**** Kutipan Pilihan ****

Akhir-akhir ini aku jerawatan. Kenapa ya? Apa udara Solo
seburuk itu? Inilah salah satu alasan aku kangen Surabaya. Di sana aku bebas
jerawat! Hahaha (Ya, iyalah. Hampir nggak pernah keluar). Tapi aku nggak akan
cerita soal itu. Skip.
Pagi tadi baru balik dari Jakarta sekitar jam setengah 3an. Ikut
Semnas kemarin Jumat di Kemang. Perjalanan yang agak nekat sebenernya.
Berangkat Kamis sore, nyampe Jakarta jam 2an pagi dan cabut sorenya jam 3 di
hari yang sama. Nekatnya adalah pada bagian: pake kereta ekonomi. Kebayang
nggak sih capeknya kayak apa? Hahahaha. Mungkin dalam keadaan tubuh fit nggak
terlalu capek sih. Mungkin. Tapi sialnya beberapa hari terakhir lagi kurang
tidur (halah, klise banget). Ada aja yang bikin tidur pagi.

**** Data yang Diberikan ****

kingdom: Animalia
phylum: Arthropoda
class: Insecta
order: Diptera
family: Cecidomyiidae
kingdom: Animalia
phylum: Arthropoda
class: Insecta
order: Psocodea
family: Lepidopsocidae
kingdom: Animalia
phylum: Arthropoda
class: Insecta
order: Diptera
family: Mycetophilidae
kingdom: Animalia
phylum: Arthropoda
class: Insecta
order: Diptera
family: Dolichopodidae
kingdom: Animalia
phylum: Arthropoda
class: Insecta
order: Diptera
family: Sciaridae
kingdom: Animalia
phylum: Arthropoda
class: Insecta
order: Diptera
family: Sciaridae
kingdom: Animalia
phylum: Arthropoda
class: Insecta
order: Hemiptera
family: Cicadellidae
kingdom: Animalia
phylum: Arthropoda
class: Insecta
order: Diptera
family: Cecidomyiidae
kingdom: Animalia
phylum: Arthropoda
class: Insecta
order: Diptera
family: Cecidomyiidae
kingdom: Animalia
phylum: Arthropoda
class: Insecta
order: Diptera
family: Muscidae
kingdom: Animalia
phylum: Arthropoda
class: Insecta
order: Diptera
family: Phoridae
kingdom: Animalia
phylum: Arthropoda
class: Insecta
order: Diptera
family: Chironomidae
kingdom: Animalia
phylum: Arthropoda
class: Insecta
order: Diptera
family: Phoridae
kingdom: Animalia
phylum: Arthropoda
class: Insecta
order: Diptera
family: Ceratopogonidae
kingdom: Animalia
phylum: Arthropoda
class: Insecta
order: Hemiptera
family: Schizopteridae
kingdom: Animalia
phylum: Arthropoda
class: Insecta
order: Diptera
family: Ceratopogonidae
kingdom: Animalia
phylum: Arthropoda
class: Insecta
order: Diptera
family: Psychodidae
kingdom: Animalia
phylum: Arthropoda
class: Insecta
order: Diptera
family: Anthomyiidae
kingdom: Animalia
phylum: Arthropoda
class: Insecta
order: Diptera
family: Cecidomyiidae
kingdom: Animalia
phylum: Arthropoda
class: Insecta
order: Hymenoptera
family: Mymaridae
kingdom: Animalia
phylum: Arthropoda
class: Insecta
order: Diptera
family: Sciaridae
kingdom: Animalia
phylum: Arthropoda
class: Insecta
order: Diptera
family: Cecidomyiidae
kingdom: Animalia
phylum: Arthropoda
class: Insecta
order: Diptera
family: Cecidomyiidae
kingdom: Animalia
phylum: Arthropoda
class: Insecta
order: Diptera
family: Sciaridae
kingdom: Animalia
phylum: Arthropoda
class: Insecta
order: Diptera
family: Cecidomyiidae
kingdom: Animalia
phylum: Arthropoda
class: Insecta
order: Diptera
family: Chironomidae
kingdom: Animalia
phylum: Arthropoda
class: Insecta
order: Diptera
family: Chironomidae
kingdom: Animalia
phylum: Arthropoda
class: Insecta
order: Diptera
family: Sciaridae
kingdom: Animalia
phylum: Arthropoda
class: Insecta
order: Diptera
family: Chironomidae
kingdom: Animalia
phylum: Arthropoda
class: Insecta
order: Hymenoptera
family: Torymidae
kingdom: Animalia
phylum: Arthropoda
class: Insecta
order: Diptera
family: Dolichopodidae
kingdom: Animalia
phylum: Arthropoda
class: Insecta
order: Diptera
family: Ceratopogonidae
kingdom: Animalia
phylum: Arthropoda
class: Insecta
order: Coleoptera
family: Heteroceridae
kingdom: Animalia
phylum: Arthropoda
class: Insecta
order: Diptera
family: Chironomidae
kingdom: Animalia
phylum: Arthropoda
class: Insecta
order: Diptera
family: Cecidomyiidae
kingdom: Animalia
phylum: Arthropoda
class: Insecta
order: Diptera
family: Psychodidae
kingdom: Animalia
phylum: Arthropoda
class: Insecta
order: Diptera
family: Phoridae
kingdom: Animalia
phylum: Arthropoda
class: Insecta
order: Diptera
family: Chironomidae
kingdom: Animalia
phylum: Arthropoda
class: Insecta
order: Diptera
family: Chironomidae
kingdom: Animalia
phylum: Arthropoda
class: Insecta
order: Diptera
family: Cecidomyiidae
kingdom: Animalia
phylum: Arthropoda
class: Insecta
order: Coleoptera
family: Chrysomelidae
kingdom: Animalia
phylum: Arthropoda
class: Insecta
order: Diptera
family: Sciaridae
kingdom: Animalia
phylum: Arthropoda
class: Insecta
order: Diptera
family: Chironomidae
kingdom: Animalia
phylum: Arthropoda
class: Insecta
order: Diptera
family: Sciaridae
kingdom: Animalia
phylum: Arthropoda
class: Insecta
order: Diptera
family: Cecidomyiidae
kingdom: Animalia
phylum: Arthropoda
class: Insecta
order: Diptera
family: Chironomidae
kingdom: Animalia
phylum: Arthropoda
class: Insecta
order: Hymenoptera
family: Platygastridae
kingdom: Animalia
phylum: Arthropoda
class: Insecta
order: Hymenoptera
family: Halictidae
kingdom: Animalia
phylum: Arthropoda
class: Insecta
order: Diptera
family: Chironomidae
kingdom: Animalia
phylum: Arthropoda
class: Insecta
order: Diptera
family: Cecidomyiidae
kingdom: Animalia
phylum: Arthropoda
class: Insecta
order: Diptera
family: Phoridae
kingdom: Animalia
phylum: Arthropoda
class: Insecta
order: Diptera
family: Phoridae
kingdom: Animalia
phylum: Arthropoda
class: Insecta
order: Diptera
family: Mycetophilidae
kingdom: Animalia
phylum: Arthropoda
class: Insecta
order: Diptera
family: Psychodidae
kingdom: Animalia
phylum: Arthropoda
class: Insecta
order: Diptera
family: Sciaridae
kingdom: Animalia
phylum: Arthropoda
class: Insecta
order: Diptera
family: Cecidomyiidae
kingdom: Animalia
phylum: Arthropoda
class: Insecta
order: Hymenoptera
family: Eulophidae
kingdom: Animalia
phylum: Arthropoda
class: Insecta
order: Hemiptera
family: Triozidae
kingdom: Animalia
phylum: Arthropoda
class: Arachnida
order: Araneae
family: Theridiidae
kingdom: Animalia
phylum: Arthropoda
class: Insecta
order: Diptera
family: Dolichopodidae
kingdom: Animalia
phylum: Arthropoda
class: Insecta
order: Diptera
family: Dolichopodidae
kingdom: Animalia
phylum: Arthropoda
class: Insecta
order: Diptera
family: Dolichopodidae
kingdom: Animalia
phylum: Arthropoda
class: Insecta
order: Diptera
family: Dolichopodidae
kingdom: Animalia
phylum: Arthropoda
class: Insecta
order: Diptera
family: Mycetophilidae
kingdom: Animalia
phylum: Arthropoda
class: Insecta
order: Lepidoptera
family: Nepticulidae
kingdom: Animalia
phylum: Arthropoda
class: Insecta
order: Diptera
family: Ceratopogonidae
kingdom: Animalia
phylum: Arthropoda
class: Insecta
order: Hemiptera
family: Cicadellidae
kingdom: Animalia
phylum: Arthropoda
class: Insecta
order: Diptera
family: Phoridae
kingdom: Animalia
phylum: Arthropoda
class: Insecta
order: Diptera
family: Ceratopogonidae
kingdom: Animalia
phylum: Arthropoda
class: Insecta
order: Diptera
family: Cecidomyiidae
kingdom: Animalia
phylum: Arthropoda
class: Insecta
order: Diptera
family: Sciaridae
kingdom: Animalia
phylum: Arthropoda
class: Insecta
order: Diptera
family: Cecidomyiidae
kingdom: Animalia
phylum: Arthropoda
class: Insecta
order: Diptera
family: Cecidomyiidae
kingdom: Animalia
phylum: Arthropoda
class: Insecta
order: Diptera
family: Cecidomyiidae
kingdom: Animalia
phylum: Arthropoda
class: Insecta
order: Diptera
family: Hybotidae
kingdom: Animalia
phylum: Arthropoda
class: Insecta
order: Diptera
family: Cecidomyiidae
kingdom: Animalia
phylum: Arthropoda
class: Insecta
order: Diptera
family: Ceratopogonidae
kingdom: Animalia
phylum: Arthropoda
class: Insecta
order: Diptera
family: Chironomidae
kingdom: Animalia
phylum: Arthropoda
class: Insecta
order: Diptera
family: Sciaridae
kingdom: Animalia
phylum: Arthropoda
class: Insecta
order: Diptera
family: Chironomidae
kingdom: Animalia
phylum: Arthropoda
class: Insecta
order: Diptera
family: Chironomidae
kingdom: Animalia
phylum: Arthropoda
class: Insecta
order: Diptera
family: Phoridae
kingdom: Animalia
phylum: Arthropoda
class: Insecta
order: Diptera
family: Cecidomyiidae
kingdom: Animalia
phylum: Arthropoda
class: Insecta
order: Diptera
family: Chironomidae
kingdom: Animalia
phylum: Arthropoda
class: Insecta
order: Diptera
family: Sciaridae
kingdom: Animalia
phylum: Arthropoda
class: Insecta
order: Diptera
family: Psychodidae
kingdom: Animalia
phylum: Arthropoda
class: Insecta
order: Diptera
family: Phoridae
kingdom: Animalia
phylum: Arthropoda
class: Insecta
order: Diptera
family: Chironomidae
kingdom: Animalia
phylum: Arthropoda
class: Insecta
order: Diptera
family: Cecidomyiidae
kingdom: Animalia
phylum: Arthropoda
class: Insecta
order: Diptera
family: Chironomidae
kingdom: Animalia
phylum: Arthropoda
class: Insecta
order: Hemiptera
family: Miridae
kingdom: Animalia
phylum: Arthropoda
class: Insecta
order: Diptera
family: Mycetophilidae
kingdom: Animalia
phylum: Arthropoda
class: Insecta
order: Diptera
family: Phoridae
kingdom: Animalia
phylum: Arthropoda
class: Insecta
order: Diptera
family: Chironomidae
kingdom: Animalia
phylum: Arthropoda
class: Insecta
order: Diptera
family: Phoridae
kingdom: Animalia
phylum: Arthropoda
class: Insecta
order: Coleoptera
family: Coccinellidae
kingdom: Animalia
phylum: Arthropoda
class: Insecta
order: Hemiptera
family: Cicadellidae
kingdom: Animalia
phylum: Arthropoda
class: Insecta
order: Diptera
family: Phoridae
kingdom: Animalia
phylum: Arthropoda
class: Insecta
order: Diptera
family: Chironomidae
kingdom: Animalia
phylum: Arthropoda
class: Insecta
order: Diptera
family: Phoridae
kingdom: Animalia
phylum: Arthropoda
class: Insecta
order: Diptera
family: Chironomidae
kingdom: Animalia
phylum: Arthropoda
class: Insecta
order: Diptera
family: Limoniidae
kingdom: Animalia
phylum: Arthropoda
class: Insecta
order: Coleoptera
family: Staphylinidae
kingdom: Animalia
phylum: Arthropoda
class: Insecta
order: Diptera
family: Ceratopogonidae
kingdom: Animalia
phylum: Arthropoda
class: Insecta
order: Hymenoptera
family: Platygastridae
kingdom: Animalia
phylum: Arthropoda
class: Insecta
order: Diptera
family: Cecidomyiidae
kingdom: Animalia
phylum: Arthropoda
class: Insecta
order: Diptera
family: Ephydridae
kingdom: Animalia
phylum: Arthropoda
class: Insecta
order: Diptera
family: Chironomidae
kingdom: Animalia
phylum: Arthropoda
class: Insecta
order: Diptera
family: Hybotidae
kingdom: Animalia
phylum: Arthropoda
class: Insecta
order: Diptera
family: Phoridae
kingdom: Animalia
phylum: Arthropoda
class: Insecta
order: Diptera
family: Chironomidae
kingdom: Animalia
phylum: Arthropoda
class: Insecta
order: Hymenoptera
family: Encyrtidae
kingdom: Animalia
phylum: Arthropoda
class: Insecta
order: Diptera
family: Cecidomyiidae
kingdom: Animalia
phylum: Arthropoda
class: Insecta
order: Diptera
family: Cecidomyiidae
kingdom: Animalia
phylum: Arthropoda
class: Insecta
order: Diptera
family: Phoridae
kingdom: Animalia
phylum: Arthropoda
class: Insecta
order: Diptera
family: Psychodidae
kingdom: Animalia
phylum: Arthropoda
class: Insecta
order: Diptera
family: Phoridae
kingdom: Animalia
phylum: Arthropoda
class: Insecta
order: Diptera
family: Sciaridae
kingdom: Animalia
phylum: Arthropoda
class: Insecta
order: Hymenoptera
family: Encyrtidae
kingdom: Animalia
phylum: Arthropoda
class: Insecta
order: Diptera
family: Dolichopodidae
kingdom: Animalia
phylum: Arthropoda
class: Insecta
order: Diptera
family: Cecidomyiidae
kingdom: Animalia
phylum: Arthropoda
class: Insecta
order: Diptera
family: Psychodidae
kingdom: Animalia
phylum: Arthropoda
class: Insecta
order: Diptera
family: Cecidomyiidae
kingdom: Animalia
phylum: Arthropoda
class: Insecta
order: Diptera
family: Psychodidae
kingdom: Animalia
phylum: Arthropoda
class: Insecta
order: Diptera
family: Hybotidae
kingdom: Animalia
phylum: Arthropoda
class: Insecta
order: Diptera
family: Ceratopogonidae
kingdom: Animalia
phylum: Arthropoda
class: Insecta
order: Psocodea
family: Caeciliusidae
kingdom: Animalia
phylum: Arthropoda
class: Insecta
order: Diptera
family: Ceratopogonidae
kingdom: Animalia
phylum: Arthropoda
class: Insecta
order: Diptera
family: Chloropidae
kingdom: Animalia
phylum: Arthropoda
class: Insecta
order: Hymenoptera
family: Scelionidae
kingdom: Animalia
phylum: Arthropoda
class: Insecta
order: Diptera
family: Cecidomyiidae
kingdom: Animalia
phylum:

****

**Daftar Tugas**
1. Tuliskan ulang bagian catatan harian itu, mulai dari kata-kata yang memuat "Akhir-akhir ini aku" dan berhenti setelah "bikin tidur pagi.".
2. Nama tempat apa saja yang disebut dalam catatan harian itu?
3. Teruskan catatan harian tentang perjalanan ke Jakarta itu, mulai setelah kalimat terakhirnya.
Data tersebut diambil dari sumber yang berbeda.

**Hasil per Tugas**
1.
Akhir-akhir ini aku jerawatan. Kenapa ya? Apa udara Solo
seburuk itu? Inilah salah satu alasan aku kangen Surabaya. Di sana aku bebas
jerawat! Hahaha (Ya, iyalah. Hampir nggak pernah keluar). Tapi aku nggak akan
cerita soal itu. Skip.
Pagi tadi baru balik dari Jakarta sekitar jam setengah 3an. Ikut
Semnas kemarin Jumat di Kemang. Perjalanan yang agak nekat sebenernya.
Berangkat Kamis sore, nyampe Jakarta jam 2an pagi dan cabut sorenya jam 3 di
hari yang sama. Nekatnya adalah pada bagian: pake kereta ekonomi. Kebayang
nggak sih capeknya kayak apa? Hahahaha. Mungkin dalam keadaan tubuh fit nggak
terlalu capek sih. Mungkin. Tapi sialnya beberapa hari terakhir lagi kurang
tidur (halah, klise banget). Ada aja yang bikin tidur pagi.

2. Solo, Surabaya, Jakarta, Kemang

3.
Dari kesemuanya, yang aku nggak suka adalah bagian run down-nya hahaha. Adalah suatu
kekampretan yang tidak perlu saat aku tidak merencanakan perjalananku sendiri
dengan matang. Hehe. Tunggu, aku mau memperjelas situasinya. Aku tidak
bermaksud menyalahkan siapapun lho ya. Maaf yang setulusnya kalau ada kesan
demikian. Aku sedang mengevaluasi diriku
sendiri atas bodohnya run down ini.
^^
Aku tuh orangnya gampang banget terdistraksi, dan itu
menyebalkan. Sesaat setelah mengkalkulasi finansial —kira-kira aku bisa berangkat nggak
ya? —
dan ternyata bisa. Aku menakar keadaan tubuhku plus jadwal; kapan aku berangkat,
naik apa, di sana bagaimana, dan lain sebagainya. Dan keputusanku adalah
begini. Aku berangkat pake ekonomi (yang murah haha), selesai acara balik pake
pesawat (mumpung ada promo hahaha). Atau, berangkat pake ekonomi, nginep
semalem, balik pake ekonomi lagi. Atau, berangkat pake ekonomi, check in buat
transit (karena nyampenya pagi), balik pake bisnis. Kenapa aku merencanakan
begitu? Aku berangkat dengan tubuh dalam keadaan capek (karena bahkan Kamis
siang masih ngurusin urusan kantor) jadi harus lebih bijaksana kalo nggak mau
tepar. Berangkat dengan konsekuensi ada biaya lebih (untuk istirahat) atau
nggak usah berangkat aja sekalian.
Setelah beberapa pertimbangan (aku ceritain ntar), akhirnya
aku berangkat. Tapi run down-nya berubah.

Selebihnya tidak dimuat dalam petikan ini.